Booze Crazed Web Surfing Kids
"Study: Alcohol Web Sites Attracting Kids" screams the headline on a story about a study by the Center on Alcohol Marketing and Youth.
CAMY claims this is "the first public analysis of underage traffic to alcohol Web sites, finding that nearly 700,000 in-depth visits to 55 alcohol Web sites during the last six months of 2003 were initiated by underage persons." The data comes from comScore Media Metrix, but there's no figuring out from the report just how many actual people under 21 were tracked visiting these sites. ("In-depth visits" are visits exceeding two page views, which presumably excludes visitors deterred by age verification pages.)
CAMY says 700,000 visits is around 13% of the traffic to the booze company sites that were analyzed.

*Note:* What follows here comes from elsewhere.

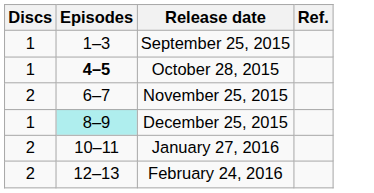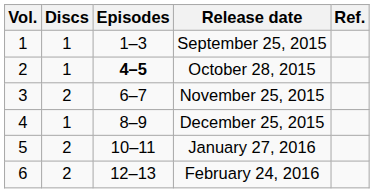+ column: Vol. | 1 | 2 | 3 | 4 | 5 | 6
December 25, 2015 | Episodes: paleturquoise background -> no background
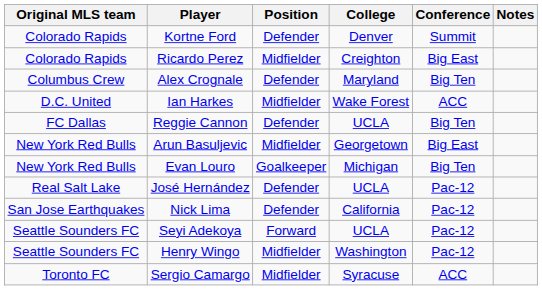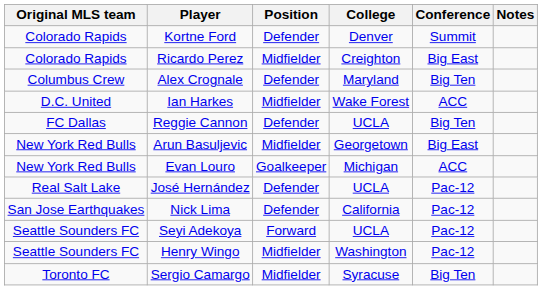Evan Louro | Conference: Big Ten -> ACC
Sergio Camargo | Conference: ACC -> Big Ten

Taking the 700,000 figure at face value, here's another (quick and rough) way to gage the magnitude of the supposed problem: There are around 65 million people in the U.S. ages 5 through 20. Assume 59 percent of them use the Internet (that's based on 2001 data for 5-17 year olds) and that each Internet user visits 1,000 non-unique Web sites per month (based on this). Over a six month period, that's: 65,000,000 x 0.59 x 1,000 x 6 = 230,000,000,000 total visits.
So 0.0003 percent of Web site visits by underage youth are to alcohol company sites, which CAMY describes as "attractive and appealing to underage youth." Does this worry you?